NVIDIA dual display issue with RHEL 7.6

We are having a system Intel Xeon D and a NVIDIA GPGPU ( P5000 or RTX5000). There is a another on board GPU based on SM768. We want to have a display output from both GPGPU and GPU. BIOS has been modified accordingly by the BIOS vendor.
After NVIDIA driver installation , we are not able to see any display output from GPGPU. Only output from GPU module we are able to get. We are currently using RHEL 7.6 . When i run the nvidia-smi command its throwing ’ no display device found’, even though driver installation was successful. The nvidia bug report is attached. Please let me know if any additional drivers need to be installed or any other additional steps to be followed.
P.S: The nouveau driver has been added to blocklist.
nvidia-bug-reportlog.gz (115.8 KB)

What kind of a device is this? A Laptop?
The GPU is a Quadro P5000 mobile. What kind of mainboard supports Intel Xeon D, the SM768 which is a typical Docking Station Display chip AND a mobile GPU? Interesting.

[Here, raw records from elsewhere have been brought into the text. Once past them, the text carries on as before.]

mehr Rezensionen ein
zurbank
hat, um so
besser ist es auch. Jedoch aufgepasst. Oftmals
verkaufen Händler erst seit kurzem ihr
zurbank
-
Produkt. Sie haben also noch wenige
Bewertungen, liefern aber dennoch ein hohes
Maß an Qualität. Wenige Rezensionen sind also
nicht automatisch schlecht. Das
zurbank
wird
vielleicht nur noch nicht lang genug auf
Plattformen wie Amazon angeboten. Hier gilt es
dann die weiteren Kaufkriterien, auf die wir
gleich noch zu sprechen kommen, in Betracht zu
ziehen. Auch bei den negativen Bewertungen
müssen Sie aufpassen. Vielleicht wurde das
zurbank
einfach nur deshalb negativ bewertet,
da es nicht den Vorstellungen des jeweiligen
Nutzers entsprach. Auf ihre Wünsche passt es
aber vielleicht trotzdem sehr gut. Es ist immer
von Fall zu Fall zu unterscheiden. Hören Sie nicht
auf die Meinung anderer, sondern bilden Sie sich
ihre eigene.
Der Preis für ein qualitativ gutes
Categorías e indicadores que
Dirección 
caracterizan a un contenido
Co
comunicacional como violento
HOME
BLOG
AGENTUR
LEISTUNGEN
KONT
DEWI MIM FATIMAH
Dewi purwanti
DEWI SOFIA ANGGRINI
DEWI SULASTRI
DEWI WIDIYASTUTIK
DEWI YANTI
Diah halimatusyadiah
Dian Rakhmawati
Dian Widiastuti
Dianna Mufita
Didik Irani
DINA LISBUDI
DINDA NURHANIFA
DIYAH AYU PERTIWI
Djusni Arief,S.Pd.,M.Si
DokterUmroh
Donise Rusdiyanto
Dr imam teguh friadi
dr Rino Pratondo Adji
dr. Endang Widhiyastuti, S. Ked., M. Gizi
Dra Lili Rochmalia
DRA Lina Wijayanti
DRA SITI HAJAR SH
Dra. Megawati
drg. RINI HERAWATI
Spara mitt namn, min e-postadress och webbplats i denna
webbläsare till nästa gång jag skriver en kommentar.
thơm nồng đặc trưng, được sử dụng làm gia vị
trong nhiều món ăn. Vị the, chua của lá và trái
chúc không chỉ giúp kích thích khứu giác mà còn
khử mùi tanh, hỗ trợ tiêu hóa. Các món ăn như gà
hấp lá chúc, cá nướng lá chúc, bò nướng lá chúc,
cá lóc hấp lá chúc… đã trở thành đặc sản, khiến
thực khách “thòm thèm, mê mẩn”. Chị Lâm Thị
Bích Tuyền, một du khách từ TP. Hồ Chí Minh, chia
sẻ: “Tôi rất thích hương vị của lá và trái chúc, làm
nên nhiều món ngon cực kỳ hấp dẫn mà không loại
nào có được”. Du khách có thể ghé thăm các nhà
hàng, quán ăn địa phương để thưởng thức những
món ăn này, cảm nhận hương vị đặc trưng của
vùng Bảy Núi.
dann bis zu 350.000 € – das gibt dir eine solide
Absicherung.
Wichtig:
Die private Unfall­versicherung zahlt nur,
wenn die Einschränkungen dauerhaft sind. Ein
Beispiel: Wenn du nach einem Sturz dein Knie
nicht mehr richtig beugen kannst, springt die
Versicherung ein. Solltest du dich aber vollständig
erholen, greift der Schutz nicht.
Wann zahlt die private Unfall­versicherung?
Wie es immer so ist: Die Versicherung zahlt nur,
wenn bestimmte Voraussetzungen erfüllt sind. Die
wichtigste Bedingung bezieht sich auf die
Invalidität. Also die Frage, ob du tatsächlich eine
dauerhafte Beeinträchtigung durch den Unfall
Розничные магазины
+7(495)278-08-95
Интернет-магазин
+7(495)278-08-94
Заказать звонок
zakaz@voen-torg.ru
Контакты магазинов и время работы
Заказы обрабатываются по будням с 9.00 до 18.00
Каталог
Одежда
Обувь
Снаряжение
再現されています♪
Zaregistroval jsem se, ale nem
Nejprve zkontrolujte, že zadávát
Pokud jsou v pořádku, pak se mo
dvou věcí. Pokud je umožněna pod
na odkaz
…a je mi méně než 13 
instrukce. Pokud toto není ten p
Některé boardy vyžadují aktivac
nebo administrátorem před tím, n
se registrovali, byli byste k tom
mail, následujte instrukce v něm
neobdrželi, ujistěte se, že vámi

For one thing you seem to have a rather broken setup. The timestamps are from December1999 and they repeat, making it difficult to put messages in context.
You have/had a very old NVIDIA driver installed (450.66) which was most likely not cleaned up correctly before you installed the 525.116.04 driver. This is also reflected by the Xorg log files throwing errors of no detected displays only for the older driver:

[    22.385] (II) NVIDIA dlloader X Driver  450.66  Wed Aug 12 19:44:12 UTC 2020
[    22.385] (II) NVIDIA Unified Driver for all Supported NVIDIA GPUs
[    22.385] (++) using VT number 1

[    22.388] (EE) No devices detected.
[    22.389] (EE) 
Fatal server error:
[    22.389] (EE) no screens found(EE) 
[    22.389] (EE)

Last but not least the GPU has “fallen off the bus”

Dec 31 19:05:13 localhost.localdomain kernel: NVRM: loading NVIDIA UNIX x86_64 Kernel Module  525.116.04  Thu Apr 27 17:56:37 UTC 2023
Dec 31 19:05:13 localhost.localdomain kernel: nvidia-modeset: Loading NVIDIA Kernel Mode Setting Driver for UNIX platforms  525.116.04  Thu Apr 27 17:57:02 UTC 2023
Dec 31 19:05:13 localhost.localdomain kernel: [drm] [nvidia-drm] [GPU ID 0x00000500] Loading driver
Dec 31 19:05:13 localhost.localdomain kernel: [drm] Initialized nvidia-drm 0.0.0 20160202 for 0000:05:00.0 on minor 0
Dec 31 19:05:27 localhost.localdomain kernel: NVRM: GPU at PCI:0000:05:00: GPU-1eaacfc4-af32-6b39-4050-21ae9f7ef7e0
Dec 31 19:05:27 localhost.localdomain kernel: NVRM: Xid (PCI:0000:05:00): 79, pid='<unknown>', name=<unknown>, GPU has fallen off the bus.
Dec 31 19:05:27 localhost.localdomain kernel: NVRM: GPU 0000:05:00.0: GPU has fallen off the bus.

Which can be caused by many different issues, for example insufficient power to the GPU, bad seating in the PCIe slot or in this case whatever the socket is in your system, defective PCIe bus or GPU, a BIOS version that does not correctly support this PCIe device, high GPU temperatures, …

My suggestion would be to first verify that all hardware is installed correctly and guaranteed to work properly together, that there is ample power supplied and that cooling is sufficient for the GPU and other components.
After that do a complete fresh re-install of both the OS and the latest supported NVIDIA driver closely following the instruction in the README, if you cannot install it through the distro.

Hi Markus.
This is a rugged server 3U VPX BASED where we have intel Xeon D 1559 as main processor and installed two GPUs
1)Nvidia P5000
2)SM768

SM768 as primary display and Nvidia P5000 for high end computing. Primary display is working fine until we install Nvidia drivers. After installation the screen is going blank. Neither SM768 display nor Nvidia P5000 display is coming out.

We have installed latest nvidia drivers 525.116.04. But the system behaviour is same as before. No display out from both the GPUs.

We want displays from both the GPU or atleast from one GPU after installation of Nvidia drivers( like display and cuda)

Hi again,

I understand what you want to achieve. What I am saying is that your Hardware setup might be flawed.

For one thing you have the Mobile version of the Quadro P5000. I don’t know how you “installed” it, but usually this is an ISV or OEM product, in which case you should contact your service provider.
Otherwise, as stated above, you might have a defective GPU and should consider doing an RMA.

/sbin/lspci -d "10de:*" -v -xxx

05:00.0 VGA compatible controller: NVIDIA Corporation GP104GLM [Quadro P5000 Mobile] (rev a1) (prog-if 00 [VGA controller])

Beside that, I cannot add anything to what I said in my previous post.